A senior Taliban official told the Associated Press that Baradar is under house arrest in Pakistan and is not allowed to see his family until he agrees to meet with Afghanistan’s High Peace Council (AP). According to that official, who spoke on the condition of anonymity, Baradar met with Taliban members while he was in custody and assured them that he would not defy orders from Taliban leader Mullah Mohammed Omar that forbid direct contact with the Afghan government.

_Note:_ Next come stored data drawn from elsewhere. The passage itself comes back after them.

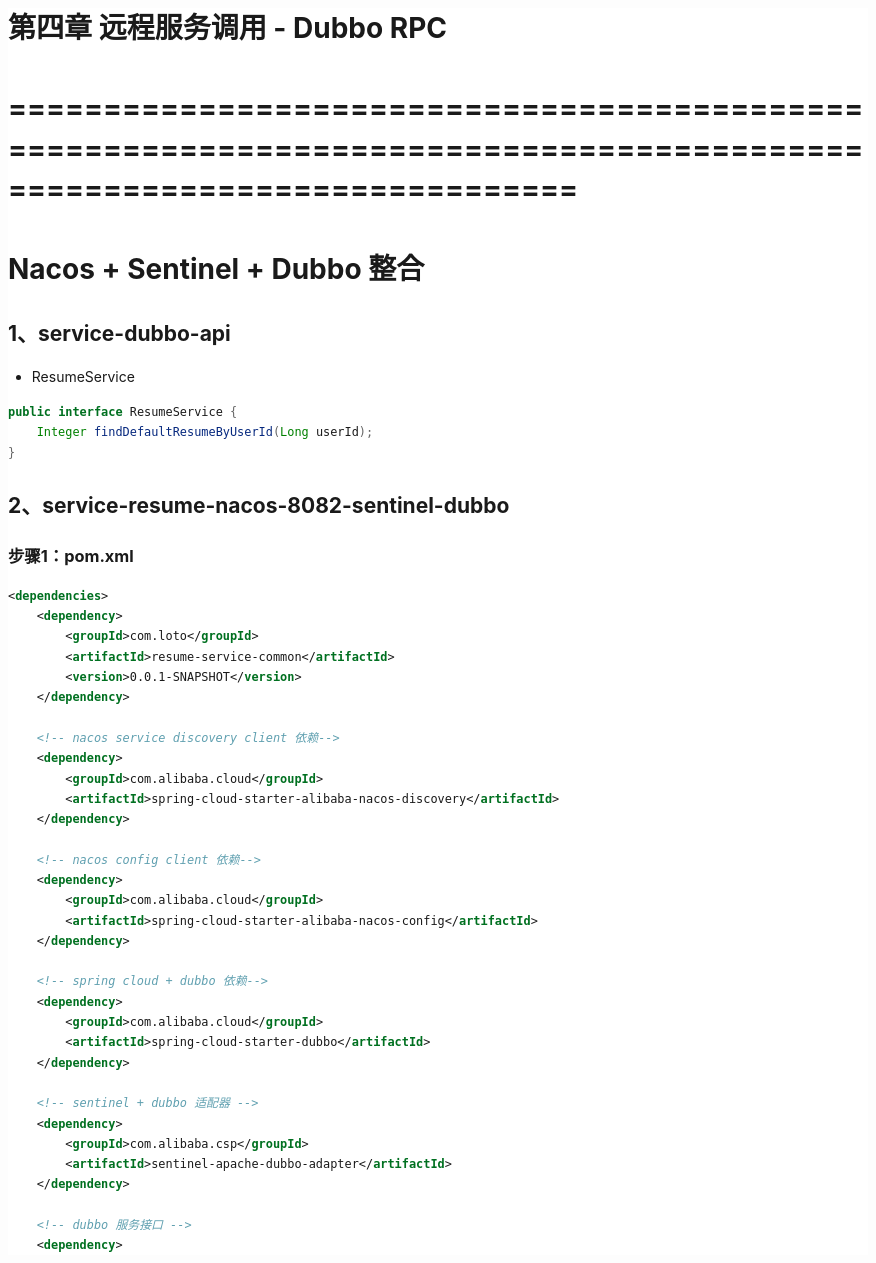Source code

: 

# 第四章 远程服务调用 - Dubbo RPC



# ========================================================================================================================



# Nacos + Sentinel + Dubbo 整合

## 1、service-dubbo-api

- ResumeService

```java
public interface ResumeService {
    Integer findDefaultResumeByUserId(Long userId);
}
```



## 2、service-resume-nacos-8082-sentinel-dubbo

### 步骤1：pom.xml

```xml
<dependencies>
    <dependency>
        <groupId>com.loto</groupId>
        <artifactId>resume-service-common</artifactId>
        <version>0.0.1-SNAPSHOT</version>
    </dependency>

    <!-- nacos service discovery client 依赖-->
    <dependency>
        <groupId>com.alibaba.cloud</groupId>
        <artifactId>spring-cloud-starter-alibaba-nacos-discovery</artifactId>
    </dependency>

    <!-- nacos config client 依赖-->
    <dependency>
        <groupId>com.alibaba.cloud</groupId>
        <artifactId>spring-cloud-starter-alibaba-nacos-config</artifactId>
    </dependency>

    <!-- spring cloud + dubbo 依赖-->
    <dependency>
        <groupId>com.alibaba.cloud</groupId>
        <artifactId>spring-cloud-starter-dubbo</artifactId>
    </dependency>

    <!-- sentinel + dubbo 适配器 -->
    <dependency>
        <groupId>com.alibaba.csp</groupId>
        <artifactId>sentinel-apache-dubbo-adapter</artifactId>
    </dependency>

    <!-- dubbo 服务接口 -->
    <dependency>
```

The meeting between Karzai and Sharif comes at a sensitive time. Last month, the U.S. raided an Afghan convoy carrying a Pakistani Taliban militant, Latif Mehusd, who the Afghan government was using to cultivate an alliance with the Pakistani Taliban (NYT). Afghan and U.S. officials are just now revealing that Mehusd was part of an Afghan government bid to aid the Pakistan Taliban militants. Afghan officials said they were hoping to later use the militant support as a bargaining chip in negotiations with Pakistan.
Stoned to death
It has now been confirmed that locals in the Ander district stoned a man to death because they believed he was responsible for the bomb that killed 18 people on their way to a wedding on Sunday in Afghanistan’s Ghazni province (Guardian, RFE/RL, AJE).
The crowd of over 100 people found the suspected bomber hiding near his home in Ander. The villagers claim that the man admitted he was responsible for the attack and told them that he had planted a second bomb nearby. The crowd dragged the man from his hiding spot, beat him with sticks and shovels, and then stoned him to death. Villagers then fired about 200 bullets into his body.
The Taliban have issued a statement "vehemently" denying any involvement (BBC). Zabiullah Mujahid, a Taliban spokesman, said the area is under the control of militiamen allied to the government, called Arbakis. "The mujahideen do not go there and targeting a wedding ceremony vehicle is not an act by the mujahideen," Mujahid said. "Rather, such acts are carried out by the arbakis themselves because of personal disputes."
Transgendered still under attack
The Supreme Court of Pakistan ordered that the national identity card include a third gender category in 2009, but that has done little to improve the plight of transgendered citizens in Pakistan (RFE/RL). On October 20th, local police and residents raided a neighborhood of Peshawar where many of the minority lives, known as the Imamia Colony. Residents were forced outside and many were beaten while their homes were destroyed.
Although many transgender candidates and voters were able to participate in general elections this May when Pakistani election officials were ordered to register third-gender voters, members of the minority are still victims of extortion, sexual violence, and criminal gangs which force them to gather into unofficial settlements like the Imamia Colony (Guardian).